Ghose’s Law of Mortgage 6th edn. pages 227 and 228.

36. Bearing the aforesaid principles in mind, we must analyse the facts involved in these appeals.

It has been noticed in S.L.P. (Civil) No. 8219 of 1982 that the High Court of Gujarat by its order

impugned had dismissed the second appeal. The High Court had merely observed in dismissing the

second appeal that the first appellate court had followed the decision of the Gujarat High Court in

Khatubaj Nathu Sumra v. Rajgo Mulji Nanji. We have noted the salient features of the said decision.

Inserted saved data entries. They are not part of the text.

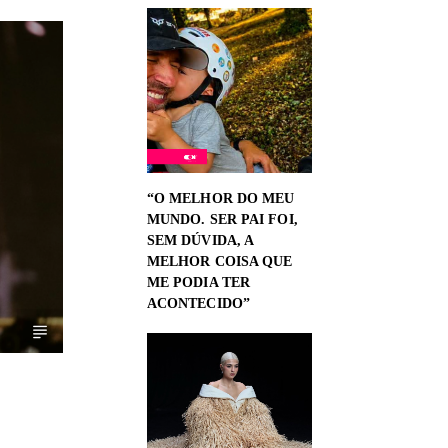
“O MELHOR DO MEU
MUNDO. SER PAI FOI,
SEM DÚVIDA, A
MELHOR COISA QUE
ME PODIA TER
ACONTECIDO”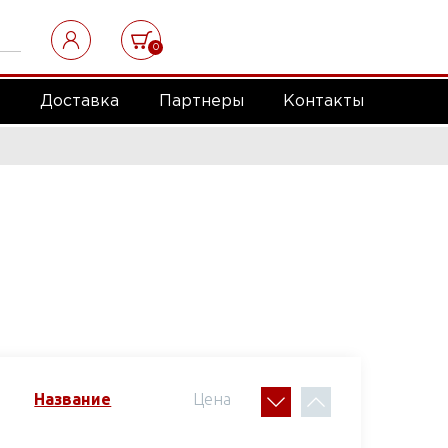
0
а
Доставка
Партнеры
Контакты
Название
Цена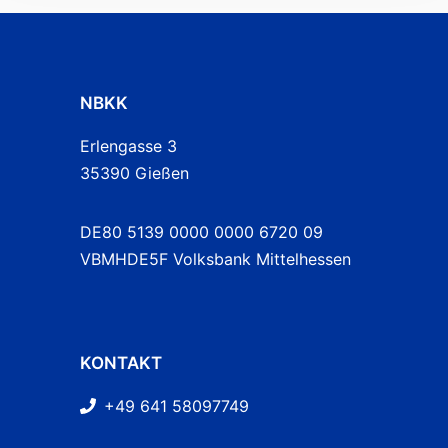
NBKK
Erlengasse 3
35390 Gießen
DE80 5139 0000 0000 6720 09
VBMHDE5F Volksbank Mittelhessen
KONTAKT
+49 641 58097749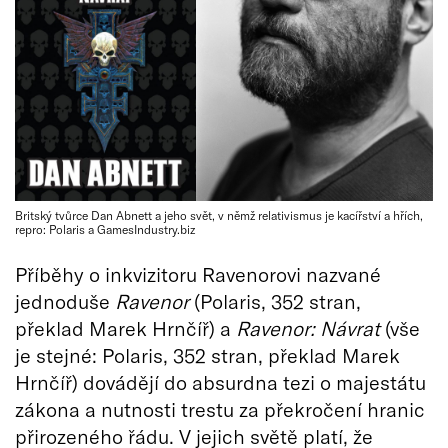
Britský tvůrce Dan Abnett a jeho svět, v němž relativismus je kacířství a hřích,
repro: Polaris a GamesIndustry.biz
Příběhy o inkvizitoru Ravenorovi nazvané
jednoduše
Ravenor
(Polaris, 352 stran,
překlad Marek Hrnčíř) a
Ravenor: Návrat
(vše
je stejné: Polaris, 352 stran, překlad Marek
Hrnčíř) dovádějí do absurdna tezi o majestátu
zákona a nutnosti trestu za překročení hranic
přirozeného řádu. V jejich světě platí, že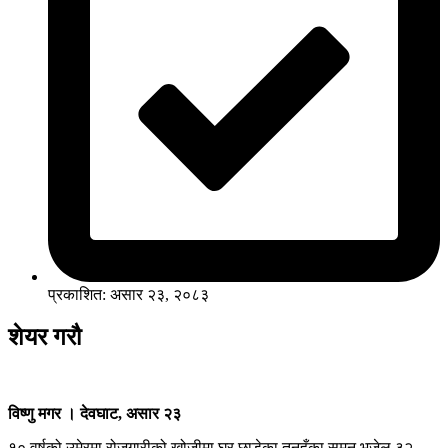
प्रकाशित: असार २३, २०८३
शेयर गरौ
विष्णु मगर । देवघाट, असार २३
१० वर्षको उमेरमा रोजगारीको खोजीमा घर छाडेका तनहुँका सुमन भुजेल ३२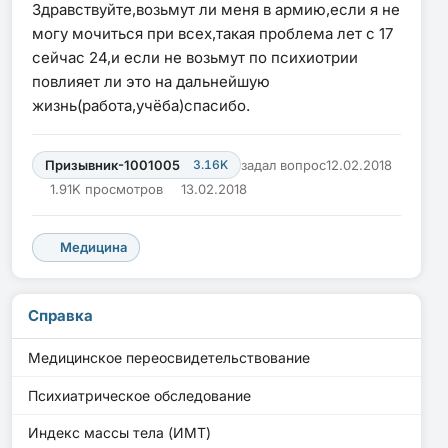
Здравствуйте,возьмут ли меня в армию,если я не
могу мочиться при всех,такая проблема лет с 17
сейчас 24,и если не возьмут по психиотрии
повлияет ли это на дальнейшую
жизнь(работа,учёба)спасибо.
Призывник-1001005
3.16K
задал вопрос
12.02.2018
1.91K просмотров
13.02.2018
Медицина
Справка
Медицинское переосвидетельствование
Психиатрическое обследование
Индекс массы тела (ИМТ)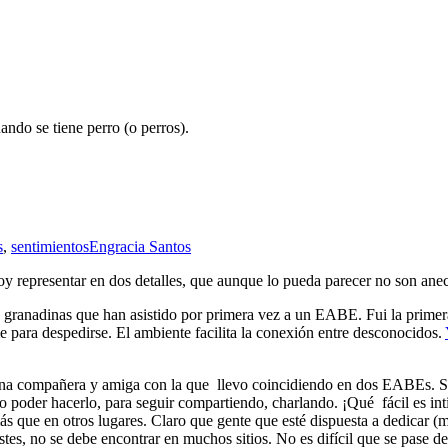
ndo se tiene perro (o perros).
s
,
sentimientos
Engracia Santos
y representar en dos detalles, que aunque lo pueda parecer no son anec
ranadinas que han asistido por primera vez a un EABE. Fui la primera
para despedirse. El ambiente facilita la conexión entre desconocidos.
e una compañera y amiga con la que llevo coincidiendo en dos EABEs. 
pero poder hacerlo, para seguir compartiendo, charlando. ¡Qué fácil es 
más que en otros lugares. Claro que gente que esté dispuesta a dedicar 
costes, no se debe encontrar en muchos sitios. No es difícil que se pa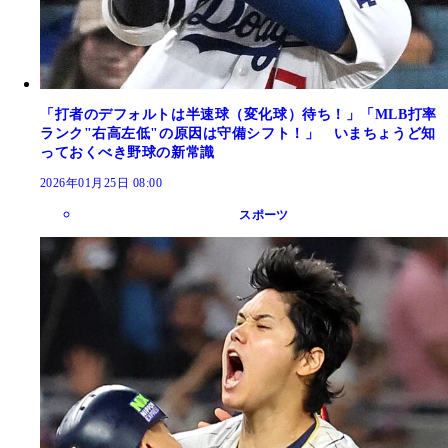
「打者のデフォルトは半速球（変化球）待ち！」「MLB打率
ランク"右高左低"の原因は守備シフト！」 いまちょうど知
っておくべき野球の新常識
2026年01月25日 08:00
スポーツ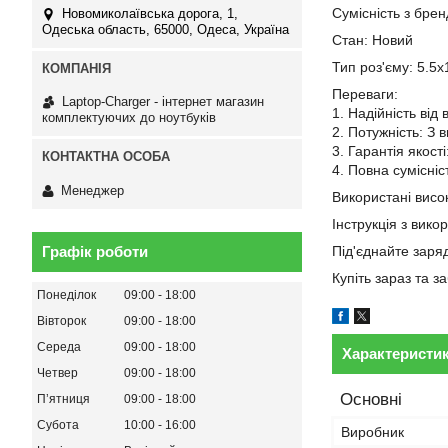
Сумісність з брен
Новомиколаївська дорога, 1,
Одеська область, 65000, Одеса, Україна
Стан: Новий
Тип роз'єму: 5.5x
Переваги:
Laptop-Charger - інтернет магазин
1. Надійність від
комплектуючих до ноутбуків
2. Потужність: З 
3. Гарантія якост
4. Повна сумісні
Менеджер
Використані висок
Інструкція з вико
Графік роботи
Під'єднайте заря
Купіть зараз та 
Понеділок
09:00
18:00
Вівторок
09:00
18:00
Середа
09:00
18:00
Характеристи
Четвер
09:00
18:00
Основні
Пʼятниця
09:00
18:00
Субота
10:00
16:00
Виробник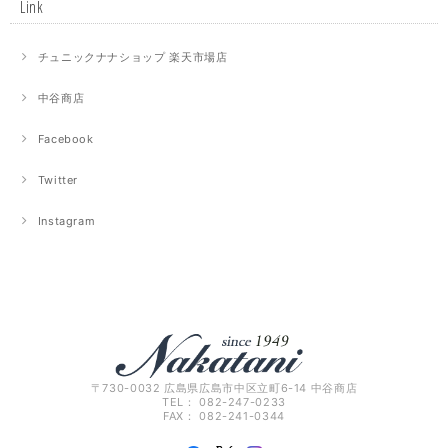
Link
チュニックナナショップ 楽天市場店
中谷商店
Facebook
Twitter
Instagram
〒730-0032 広島県広島市中区立町6-14 中谷商店
TEL： 082-247-0233
FAX： 082-241-0344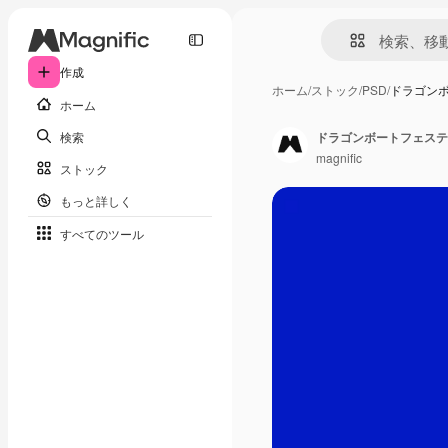
作成
ホーム
/
ストック
/
PSD
/
ドラゴン
ホーム
検索
ドラゴンボートフェステ
magnific
ストック
もっと詳しく
すべてのツール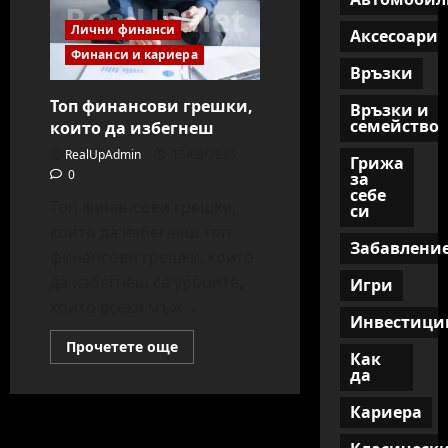
Лични финанси
Аксесоари
Финанси и кариера
Връзки
Топ финансови грешки,
Връзки и
семейство
които да избегнеш
RealUpAdmin
15/09/2025
Грижа
0
за
себе
Топ финансови грешки,
си
които да избегнеш Топ
Забавлени
финансови грешки, които
да избегнеш са уроците,
Игри
които всеки мъж...
Инвестици
Read
Прочетете още
Как
more
about
да
Топ
финансови
Кариера
грешки,
които
да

The High Court, therefore, found no ground to interfere with the decision of the first appellate court

and accordingly dismissed the second appeal. The first appellate court by its judgment disposed of

Civil Regular Appeal No. 149 of 1978 and another civil appeal which was the appeal by the tenant

was also disposed of by the said judgment. The learned Judge of the appellate court had referred to

the ratio of the decision in Ganga Dhar v. Shankar Lal. The learned Judge bearing in mind the

principle of the aforesaid decision and the relevant clause of Ex. 103 came to the conclusion that the

clauses amounted to clog on the equity of redemption in the facts of this case. Shri Sachar tried to

urge before us that on the evidence and the facts in this case having regard to the position of the

parties, the transaction did not amount to clog on the equity of redemption. It was emphasised by the

first appellate court that the fact that the son of the mortgagor subsequently became Civil Judge would

not affect the position because what was relevant was the financial condition at the time of the

transaction. We have further to bear in mind that it has come out in the evidence that the father of the

plaintiff was residing in the suit property at the relevant time and there was no other residential house

except the suit property. The first appellate court, therefore, emphasised in our opinion rightly that if

there was no pressure from the creditor, nobody would like to mortgage the only house which is sole

abode on the earth.

37. In that view of the matter and in view of the position in law, we are of the opinion that the

first appellate Court was right in the view it took.

38. The first appellate Court referred to the decision of Kunjbiharilal v. Pandit Prag Narayan

[AIR 1922 Oudh 283]. In that case there was a condition that the mortgagor should pay interest along

with the principal amount at the time of redemption after 50 years. It was held that the intention was

to see that right of redemption could never be excercised. If the condition was such which would

result in making redemption rather difficult, if not impossible, it would be a clog on the equity of

redemption and could not be enforced. Similar was the position of the Allahabad High Court in Rajai

Singh v. Randhir Singh [AIR 1925 All 643]. There the term fixed for redemption was 96 years and

there was a stipulation for payment of interest along with principal not periodically but only at the

time of redemption. In the instant case before us the mortgagor was required to pay the whole amount

of interest at the end of 99 years which will practically make the redemption impossible. Applying the

well-settled principles which will be applicable to the facts of this case in determining whether there

was in fact a clog on the equity of redemption, we are of the opinion that the first applellate Court was

right in holding that there was a clog on equity of redemption.

52. In the premises, the appeals must fail and are dismissed. Civil Miscellaneous Petition in C.A.

No. 397 of 1980 must also fail and is dismissed.